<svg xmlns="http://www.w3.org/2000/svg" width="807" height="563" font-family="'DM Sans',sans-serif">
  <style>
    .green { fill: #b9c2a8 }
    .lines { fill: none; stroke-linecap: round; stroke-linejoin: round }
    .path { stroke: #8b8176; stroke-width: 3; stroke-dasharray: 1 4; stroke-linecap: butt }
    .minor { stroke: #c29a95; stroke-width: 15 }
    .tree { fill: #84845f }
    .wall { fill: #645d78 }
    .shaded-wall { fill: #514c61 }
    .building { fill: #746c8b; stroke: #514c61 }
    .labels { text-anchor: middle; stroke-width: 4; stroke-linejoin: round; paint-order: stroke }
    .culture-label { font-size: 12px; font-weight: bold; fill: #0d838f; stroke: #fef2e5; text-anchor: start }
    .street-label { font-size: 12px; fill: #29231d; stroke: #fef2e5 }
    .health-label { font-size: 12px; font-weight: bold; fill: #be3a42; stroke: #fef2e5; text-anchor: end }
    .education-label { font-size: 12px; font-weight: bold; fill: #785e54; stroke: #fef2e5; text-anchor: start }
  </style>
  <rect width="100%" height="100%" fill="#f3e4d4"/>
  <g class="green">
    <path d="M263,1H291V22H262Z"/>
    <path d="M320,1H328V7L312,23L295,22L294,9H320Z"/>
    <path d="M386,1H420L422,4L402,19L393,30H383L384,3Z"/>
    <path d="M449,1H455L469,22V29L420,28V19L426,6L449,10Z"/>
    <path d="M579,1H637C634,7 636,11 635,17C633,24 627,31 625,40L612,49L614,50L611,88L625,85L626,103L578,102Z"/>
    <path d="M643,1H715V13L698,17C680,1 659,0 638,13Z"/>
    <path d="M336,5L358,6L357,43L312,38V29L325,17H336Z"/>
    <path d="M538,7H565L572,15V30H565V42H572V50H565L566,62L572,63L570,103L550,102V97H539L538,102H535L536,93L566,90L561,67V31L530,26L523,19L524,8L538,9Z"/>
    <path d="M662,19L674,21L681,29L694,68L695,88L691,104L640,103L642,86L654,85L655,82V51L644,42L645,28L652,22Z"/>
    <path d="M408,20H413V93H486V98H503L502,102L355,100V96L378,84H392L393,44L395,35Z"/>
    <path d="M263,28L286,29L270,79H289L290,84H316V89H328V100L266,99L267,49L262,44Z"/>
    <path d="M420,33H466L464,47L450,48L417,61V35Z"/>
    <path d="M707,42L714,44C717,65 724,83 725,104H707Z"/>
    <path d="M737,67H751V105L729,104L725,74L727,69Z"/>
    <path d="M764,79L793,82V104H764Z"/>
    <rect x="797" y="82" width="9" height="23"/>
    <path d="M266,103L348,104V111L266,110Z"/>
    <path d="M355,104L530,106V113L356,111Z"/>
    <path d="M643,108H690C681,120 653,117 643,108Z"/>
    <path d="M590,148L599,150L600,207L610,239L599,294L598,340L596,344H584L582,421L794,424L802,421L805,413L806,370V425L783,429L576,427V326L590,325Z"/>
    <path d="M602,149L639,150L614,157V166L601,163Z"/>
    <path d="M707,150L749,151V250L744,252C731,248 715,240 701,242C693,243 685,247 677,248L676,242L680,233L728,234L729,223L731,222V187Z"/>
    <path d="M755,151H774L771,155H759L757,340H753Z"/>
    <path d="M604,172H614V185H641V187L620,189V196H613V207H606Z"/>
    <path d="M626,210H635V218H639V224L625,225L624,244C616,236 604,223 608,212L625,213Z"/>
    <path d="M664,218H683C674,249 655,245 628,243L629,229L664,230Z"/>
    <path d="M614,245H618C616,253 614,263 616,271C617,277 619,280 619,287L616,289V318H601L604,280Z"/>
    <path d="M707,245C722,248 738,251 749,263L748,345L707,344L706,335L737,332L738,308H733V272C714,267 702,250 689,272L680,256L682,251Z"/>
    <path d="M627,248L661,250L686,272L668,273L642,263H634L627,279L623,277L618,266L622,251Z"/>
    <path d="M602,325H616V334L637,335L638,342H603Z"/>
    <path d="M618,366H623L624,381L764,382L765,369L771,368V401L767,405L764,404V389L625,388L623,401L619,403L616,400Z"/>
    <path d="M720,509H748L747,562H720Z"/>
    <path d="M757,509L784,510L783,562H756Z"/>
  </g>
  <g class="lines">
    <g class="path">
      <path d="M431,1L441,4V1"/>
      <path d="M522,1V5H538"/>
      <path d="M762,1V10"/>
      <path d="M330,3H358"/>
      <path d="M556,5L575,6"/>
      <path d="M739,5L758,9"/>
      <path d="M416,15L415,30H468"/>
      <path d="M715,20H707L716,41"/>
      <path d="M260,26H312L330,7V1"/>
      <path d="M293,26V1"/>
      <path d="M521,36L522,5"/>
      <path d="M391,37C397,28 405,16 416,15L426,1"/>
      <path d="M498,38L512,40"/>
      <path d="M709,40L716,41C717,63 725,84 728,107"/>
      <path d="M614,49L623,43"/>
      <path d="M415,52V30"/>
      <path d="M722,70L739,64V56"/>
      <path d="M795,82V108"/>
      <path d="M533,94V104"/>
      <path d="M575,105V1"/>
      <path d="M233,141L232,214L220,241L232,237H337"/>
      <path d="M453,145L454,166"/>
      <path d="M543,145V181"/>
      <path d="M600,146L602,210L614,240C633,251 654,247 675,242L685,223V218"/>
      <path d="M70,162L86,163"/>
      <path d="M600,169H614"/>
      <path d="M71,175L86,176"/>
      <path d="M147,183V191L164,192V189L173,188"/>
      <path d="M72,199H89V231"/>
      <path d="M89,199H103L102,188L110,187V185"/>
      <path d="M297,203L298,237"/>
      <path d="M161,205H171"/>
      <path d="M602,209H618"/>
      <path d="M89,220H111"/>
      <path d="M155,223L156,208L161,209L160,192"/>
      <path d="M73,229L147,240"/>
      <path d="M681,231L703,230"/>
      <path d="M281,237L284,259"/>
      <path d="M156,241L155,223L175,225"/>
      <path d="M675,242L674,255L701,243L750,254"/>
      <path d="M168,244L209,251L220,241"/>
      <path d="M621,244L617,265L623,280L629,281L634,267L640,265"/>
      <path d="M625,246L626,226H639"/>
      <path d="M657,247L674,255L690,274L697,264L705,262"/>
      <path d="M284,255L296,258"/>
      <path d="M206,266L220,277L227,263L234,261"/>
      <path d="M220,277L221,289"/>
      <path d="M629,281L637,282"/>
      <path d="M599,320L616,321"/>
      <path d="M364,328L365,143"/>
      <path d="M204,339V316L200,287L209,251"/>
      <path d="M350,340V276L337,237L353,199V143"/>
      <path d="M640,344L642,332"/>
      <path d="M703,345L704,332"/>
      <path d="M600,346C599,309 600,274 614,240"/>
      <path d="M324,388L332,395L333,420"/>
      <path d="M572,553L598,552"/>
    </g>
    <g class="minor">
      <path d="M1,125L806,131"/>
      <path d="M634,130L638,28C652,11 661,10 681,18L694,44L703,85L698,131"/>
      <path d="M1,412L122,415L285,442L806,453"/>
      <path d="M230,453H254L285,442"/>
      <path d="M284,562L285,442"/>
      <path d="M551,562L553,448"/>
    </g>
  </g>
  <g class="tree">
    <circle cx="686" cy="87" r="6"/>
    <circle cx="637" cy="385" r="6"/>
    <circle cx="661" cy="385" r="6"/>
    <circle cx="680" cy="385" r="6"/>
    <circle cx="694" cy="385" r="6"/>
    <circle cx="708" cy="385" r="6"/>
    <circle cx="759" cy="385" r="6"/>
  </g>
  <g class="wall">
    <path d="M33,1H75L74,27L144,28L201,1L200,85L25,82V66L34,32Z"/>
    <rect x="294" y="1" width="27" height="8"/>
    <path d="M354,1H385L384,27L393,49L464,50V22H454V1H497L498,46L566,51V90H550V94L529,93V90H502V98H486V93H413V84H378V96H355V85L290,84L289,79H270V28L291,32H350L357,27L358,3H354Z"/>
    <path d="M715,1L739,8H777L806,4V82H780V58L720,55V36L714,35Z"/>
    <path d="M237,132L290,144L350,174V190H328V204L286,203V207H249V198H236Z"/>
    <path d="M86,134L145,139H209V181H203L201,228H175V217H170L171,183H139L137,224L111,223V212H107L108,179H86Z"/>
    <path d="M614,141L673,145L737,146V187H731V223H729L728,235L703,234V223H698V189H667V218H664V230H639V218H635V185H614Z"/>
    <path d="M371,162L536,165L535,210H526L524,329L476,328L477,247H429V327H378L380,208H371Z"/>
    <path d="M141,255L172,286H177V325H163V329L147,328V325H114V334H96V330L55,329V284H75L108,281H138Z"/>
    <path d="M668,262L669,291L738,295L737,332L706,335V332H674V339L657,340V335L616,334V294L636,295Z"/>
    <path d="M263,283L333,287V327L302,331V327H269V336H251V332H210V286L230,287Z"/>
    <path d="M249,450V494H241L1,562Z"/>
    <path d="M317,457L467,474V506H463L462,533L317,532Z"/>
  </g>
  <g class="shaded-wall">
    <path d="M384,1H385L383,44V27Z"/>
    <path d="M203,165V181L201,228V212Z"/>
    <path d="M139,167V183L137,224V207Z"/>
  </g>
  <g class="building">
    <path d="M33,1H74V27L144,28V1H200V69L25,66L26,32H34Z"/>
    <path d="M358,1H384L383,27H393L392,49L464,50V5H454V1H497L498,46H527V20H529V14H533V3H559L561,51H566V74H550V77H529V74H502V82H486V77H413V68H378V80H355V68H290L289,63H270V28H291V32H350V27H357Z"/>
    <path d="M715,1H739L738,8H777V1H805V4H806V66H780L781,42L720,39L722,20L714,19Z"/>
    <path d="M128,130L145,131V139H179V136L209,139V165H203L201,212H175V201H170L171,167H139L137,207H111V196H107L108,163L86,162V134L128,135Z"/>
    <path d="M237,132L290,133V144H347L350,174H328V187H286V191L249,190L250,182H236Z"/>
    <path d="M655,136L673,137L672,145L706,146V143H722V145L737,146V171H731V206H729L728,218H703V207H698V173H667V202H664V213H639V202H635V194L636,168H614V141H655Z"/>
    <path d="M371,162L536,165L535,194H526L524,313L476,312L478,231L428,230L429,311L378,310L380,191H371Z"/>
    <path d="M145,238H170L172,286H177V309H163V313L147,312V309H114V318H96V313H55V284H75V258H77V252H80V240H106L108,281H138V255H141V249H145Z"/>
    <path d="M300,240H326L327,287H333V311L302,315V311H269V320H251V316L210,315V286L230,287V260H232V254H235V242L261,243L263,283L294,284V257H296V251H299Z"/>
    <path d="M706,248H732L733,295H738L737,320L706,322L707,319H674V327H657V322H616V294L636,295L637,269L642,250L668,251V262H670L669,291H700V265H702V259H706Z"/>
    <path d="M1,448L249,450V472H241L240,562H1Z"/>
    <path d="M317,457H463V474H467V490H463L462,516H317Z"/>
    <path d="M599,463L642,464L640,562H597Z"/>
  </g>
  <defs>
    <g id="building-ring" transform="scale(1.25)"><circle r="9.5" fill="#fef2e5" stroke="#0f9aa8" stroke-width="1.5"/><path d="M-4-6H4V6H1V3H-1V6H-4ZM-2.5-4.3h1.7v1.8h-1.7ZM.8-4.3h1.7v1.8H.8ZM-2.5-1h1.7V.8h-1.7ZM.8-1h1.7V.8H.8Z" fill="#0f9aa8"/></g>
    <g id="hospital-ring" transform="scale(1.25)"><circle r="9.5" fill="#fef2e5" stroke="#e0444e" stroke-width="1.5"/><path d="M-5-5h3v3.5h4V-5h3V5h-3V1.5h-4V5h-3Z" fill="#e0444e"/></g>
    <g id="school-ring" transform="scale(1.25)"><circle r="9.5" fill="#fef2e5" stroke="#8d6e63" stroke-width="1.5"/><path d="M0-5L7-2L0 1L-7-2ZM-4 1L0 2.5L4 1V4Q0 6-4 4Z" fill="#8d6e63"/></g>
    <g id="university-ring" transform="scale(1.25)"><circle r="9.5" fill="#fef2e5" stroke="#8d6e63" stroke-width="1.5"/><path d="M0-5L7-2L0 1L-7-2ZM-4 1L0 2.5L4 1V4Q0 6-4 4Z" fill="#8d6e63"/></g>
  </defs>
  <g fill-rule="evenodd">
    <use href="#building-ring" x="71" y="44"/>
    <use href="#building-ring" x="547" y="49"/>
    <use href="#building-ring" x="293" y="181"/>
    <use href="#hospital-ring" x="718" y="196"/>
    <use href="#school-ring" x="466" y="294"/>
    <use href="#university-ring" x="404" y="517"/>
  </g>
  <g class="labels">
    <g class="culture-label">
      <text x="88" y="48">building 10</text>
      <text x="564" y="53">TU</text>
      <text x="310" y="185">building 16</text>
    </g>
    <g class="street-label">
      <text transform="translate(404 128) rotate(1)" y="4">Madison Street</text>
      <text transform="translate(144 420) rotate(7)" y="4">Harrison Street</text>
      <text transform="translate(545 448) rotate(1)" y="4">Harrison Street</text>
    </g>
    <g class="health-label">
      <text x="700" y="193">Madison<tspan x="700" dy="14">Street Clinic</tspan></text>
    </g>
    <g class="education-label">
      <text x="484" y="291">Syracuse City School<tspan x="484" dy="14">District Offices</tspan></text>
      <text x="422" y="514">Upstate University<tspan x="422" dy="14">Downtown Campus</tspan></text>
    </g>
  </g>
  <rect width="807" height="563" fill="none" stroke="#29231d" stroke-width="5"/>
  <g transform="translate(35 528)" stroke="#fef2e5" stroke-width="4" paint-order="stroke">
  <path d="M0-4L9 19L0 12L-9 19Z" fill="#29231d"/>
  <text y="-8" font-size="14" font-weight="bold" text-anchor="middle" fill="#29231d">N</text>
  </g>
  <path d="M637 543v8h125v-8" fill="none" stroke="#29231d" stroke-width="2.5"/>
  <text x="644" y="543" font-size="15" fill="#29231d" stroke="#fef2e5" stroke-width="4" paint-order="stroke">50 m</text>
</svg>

******

§ **Work instructions**: In how many lines of the data above does the word "labels" occur? Only the number is wanted.

§ **Written answer**: 2